An
4 Mart 2020
En kısa zaman, pek az bir zaman, zamanın en kısa bölümü. Lahza, dem. Sözlüklerin Arapçaya dayandırdığı an sözcüğünün Sumerceden kaynaklandığını belirlemekteyim. Sumercede ‘zaman’ ya da ‘süre’ karşılığında en deniliyordu. Sumerce en (=süre, zaman) sözcüğü Arapça üzerinden –an şekliyle-Türkçeye intikal etmiştir. Türkçede ‘bir an’, ‘bir anda’, ‘şu an’ ‘şu anda’, ‘ansızın’, ‘anında’, ‘aniden‘ ve ‘an-be-an’ sözleri kullanılmaktadır.

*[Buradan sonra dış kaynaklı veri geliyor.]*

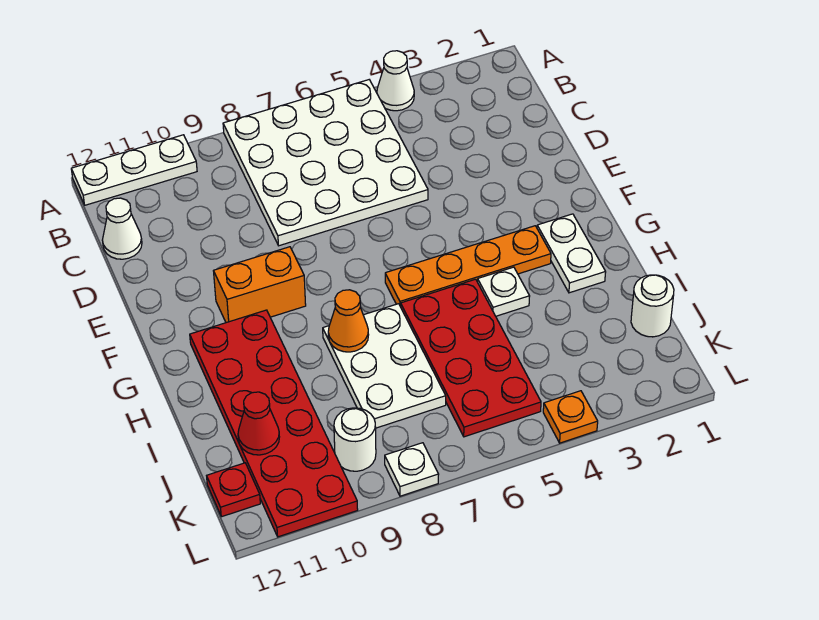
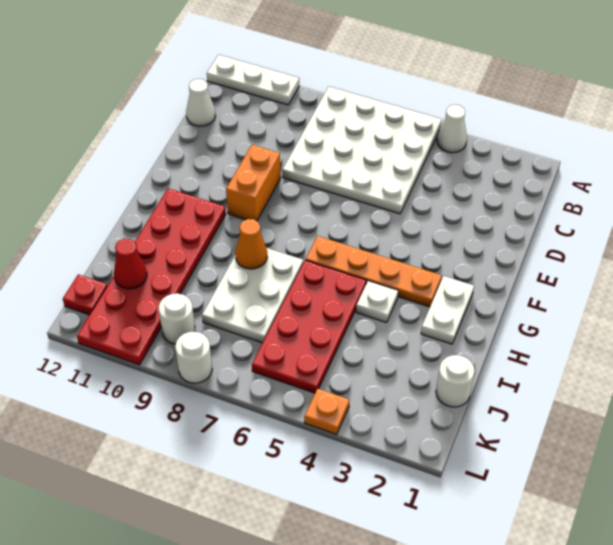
orange brick F9:F10 level 1 -> orange brick E9:F9 level 1
white plate L8 level 1 -> white round brick L8 level 1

Buna karşılık, Osmanlılar ‘bir anda’ karşılığında ân-ı vâhidde diyorlardı. “Olay ân-ı vâhidde neticelendi” denildiğinde olayın bir anda sonuçlandığı anlaşılıyordu.
Sumercedeki en (=süre, zaman) sözcüğünün Avrupa Dillerine de yayıldığı anlaşılmaktadır. Bu açıdan, Latince ann (=yıl, sene), annosus (=yaşlı, eski) ve anniculus (=bir senelik) sözleri biliniyordu. İtalyanca anno, Romence an, Portekizce ano, Katalanca any, Galiçyaca ano, Korsikaca annata ve Fransızca an ya da année (ane) sözleri ‘sene, yıl’ karşılığındadır. Kürtçede anha, nıha, nıka, anıka sözleri ‘şimdi’ karşılığındadır. Kürtçe dem (=an) sözcüğünü de bu açıdan örnekliyorum. Eski Yunancada eon sözü ‘-dığı anda, -iken, -dığı esnada’ diye algılanmaktadır. Yunanca aionas (=asır, çağ) sözünü de bunlara ekleyebiliriz.
O halde, an sözcüğünün en az beş bin yıllık bir mazisi bulunmaktadır. Bu sözün Türkçe üzerinden Türkçeye yakın dillere de geçtiği görülmektedir. Azerice an, Özbekçe àn ve Uygurca däm örnekleri bulunmaktadır.